Task description -> Rewrite the stretch from the start of the material through the line containing "Receive: Receive -> Subject", changing every "colour" to "color" and leaving everything else unchanged. Return only those lines.

Dataset entries:

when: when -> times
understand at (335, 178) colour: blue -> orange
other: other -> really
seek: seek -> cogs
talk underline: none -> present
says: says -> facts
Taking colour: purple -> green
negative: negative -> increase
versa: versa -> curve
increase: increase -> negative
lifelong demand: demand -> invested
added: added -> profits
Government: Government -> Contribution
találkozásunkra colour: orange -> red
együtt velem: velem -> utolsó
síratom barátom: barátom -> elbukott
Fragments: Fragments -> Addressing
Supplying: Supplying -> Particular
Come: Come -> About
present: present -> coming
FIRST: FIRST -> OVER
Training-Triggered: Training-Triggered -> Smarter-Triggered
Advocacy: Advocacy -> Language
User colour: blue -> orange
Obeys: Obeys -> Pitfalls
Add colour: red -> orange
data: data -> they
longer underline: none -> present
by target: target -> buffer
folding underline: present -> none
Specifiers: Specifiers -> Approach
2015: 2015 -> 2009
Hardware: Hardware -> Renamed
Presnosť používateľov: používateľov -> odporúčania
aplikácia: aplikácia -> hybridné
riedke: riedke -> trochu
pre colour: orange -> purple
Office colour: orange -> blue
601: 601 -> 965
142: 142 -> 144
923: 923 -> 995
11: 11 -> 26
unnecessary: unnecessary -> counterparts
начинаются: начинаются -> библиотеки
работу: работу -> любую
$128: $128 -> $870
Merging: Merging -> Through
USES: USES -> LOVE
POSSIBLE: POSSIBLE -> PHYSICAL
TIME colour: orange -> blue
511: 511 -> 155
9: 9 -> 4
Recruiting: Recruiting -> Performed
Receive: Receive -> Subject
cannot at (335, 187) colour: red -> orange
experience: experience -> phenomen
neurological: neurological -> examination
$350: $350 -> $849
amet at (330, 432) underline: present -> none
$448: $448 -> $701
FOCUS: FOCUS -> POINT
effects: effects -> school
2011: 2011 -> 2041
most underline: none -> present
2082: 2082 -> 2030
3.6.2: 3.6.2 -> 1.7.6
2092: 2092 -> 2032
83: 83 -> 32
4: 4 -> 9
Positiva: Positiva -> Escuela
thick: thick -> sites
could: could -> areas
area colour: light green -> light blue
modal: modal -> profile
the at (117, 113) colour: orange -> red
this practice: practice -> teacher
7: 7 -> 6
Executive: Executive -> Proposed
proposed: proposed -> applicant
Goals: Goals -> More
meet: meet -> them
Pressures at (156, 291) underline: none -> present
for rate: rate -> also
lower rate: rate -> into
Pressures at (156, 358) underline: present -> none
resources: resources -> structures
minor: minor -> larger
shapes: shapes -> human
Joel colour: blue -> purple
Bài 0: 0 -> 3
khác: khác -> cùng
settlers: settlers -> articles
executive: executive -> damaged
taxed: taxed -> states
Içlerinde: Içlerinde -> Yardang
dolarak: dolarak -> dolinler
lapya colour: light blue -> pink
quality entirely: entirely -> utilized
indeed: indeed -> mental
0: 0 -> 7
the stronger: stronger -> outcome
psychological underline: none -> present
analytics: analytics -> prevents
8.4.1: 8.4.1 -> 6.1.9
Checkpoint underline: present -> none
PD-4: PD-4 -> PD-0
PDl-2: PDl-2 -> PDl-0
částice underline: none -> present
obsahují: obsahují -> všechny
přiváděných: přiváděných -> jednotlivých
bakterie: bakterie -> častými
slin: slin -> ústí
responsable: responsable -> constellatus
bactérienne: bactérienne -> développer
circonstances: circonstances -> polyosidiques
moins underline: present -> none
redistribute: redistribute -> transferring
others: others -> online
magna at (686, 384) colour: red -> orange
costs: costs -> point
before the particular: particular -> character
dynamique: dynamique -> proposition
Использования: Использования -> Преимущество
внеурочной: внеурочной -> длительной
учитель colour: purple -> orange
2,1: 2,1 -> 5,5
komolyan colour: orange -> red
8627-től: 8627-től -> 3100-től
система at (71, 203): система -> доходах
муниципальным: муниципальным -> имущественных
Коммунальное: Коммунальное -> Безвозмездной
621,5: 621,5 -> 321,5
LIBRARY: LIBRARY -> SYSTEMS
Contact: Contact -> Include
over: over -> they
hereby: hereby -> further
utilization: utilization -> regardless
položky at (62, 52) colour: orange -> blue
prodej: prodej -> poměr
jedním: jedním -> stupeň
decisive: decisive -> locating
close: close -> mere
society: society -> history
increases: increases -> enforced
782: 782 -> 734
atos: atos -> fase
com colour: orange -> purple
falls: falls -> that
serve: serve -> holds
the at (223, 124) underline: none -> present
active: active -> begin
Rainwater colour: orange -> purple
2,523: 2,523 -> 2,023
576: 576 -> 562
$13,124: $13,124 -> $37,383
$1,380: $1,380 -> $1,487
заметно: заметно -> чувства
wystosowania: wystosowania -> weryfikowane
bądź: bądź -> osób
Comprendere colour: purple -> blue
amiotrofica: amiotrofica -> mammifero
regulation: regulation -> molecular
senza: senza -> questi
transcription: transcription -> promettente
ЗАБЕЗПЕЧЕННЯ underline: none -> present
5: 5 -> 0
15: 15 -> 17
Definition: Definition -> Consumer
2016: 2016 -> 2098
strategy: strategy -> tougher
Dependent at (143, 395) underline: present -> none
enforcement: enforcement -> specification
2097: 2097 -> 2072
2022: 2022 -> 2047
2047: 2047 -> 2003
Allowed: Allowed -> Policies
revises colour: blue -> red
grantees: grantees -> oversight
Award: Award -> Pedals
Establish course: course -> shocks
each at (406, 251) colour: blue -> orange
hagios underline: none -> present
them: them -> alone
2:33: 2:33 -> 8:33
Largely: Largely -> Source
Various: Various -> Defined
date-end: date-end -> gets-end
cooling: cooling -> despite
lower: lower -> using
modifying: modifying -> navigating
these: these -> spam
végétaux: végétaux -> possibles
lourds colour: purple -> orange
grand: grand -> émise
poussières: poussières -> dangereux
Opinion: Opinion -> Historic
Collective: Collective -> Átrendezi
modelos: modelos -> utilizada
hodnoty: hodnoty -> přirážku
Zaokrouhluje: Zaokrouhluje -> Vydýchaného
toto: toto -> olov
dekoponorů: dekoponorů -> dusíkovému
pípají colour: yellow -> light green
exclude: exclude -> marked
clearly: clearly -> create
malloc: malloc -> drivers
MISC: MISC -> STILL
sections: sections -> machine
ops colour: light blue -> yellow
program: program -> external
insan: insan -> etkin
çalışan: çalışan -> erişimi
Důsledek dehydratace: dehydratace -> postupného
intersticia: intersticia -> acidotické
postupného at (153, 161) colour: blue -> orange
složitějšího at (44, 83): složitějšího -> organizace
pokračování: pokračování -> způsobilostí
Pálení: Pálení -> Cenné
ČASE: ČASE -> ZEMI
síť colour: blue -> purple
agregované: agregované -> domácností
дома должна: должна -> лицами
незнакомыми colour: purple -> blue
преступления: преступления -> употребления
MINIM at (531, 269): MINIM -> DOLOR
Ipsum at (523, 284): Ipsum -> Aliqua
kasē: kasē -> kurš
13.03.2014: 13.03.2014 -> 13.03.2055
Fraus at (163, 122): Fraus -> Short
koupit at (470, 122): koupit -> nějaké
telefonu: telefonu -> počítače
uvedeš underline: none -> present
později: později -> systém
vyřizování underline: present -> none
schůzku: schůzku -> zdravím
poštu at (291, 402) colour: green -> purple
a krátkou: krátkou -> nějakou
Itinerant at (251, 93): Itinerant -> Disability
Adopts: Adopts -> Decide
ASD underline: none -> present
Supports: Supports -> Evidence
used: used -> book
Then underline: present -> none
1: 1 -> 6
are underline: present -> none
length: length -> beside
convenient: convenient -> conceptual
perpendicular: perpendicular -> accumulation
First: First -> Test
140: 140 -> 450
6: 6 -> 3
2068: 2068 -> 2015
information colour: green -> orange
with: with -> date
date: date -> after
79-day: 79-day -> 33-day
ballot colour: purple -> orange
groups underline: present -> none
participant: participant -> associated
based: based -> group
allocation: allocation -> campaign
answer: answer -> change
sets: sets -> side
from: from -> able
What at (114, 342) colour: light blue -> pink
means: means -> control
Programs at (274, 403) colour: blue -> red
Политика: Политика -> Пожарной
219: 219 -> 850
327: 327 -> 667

Completed task ->
when: when -> times
understand at (335, 178) color: blue -> orange
other: other -> really
seek: seek -> cogs
talk underline: none -> present
says: says -> facts
Taking color: purple -> green
negative: negative -> increase
versa: versa -> curve
increase: increase -> negative
lifelong demand: demand -> invested
added: added -> profits
Government: Government -> Contribution
találkozásunkra color: orange -> red
együtt velem: velem -> utolsó
síratom barátom: barátom -> elbukott
Fragments: Fragments -> Addressing
Supplying: Supplying -> Particular
Come: Come -> About
present: present -> coming
FIRST: FIRST -> OVER
Training-Triggered: Training-Triggered -> Smarter-Triggered
Advocacy: Advocacy -> Language
User color: blue -> orange
Obeys: Obeys -> Pitfalls
Add color: red -> orange
data: data -> they
longer underline: none -> present
by target: target -> buffer
folding underline: present -> none
Specifiers: Specifiers -> Approach
2015: 2015 -> 2009
Hardware: Hardware -> Renamed
Presnosť používateľov: používateľov -> odporúčania
aplikácia: aplikácia -> hybridné
riedke: riedke -> trochu
pre color: orange -> purple
Office color: orange -> blue
601: 601 -> 965
142: 142 -> 144
923: 923 -> 995
11: 11 -> 26
unnecessary: unnecessary -> counterparts
начинаются: начинаются -> библиотеки
работу: работу -> любую
$128: $128 -> $870
Merging: Merging -> Through
USES: USES -> LOVE
POSSIBLE: POSSIBLE -> PHYSICAL
TIME color: orange -> blue
511: 511 -> 155
9: 9 -> 4
Recruiting: Recruiting -> Performed
Receive: Receive -> Subject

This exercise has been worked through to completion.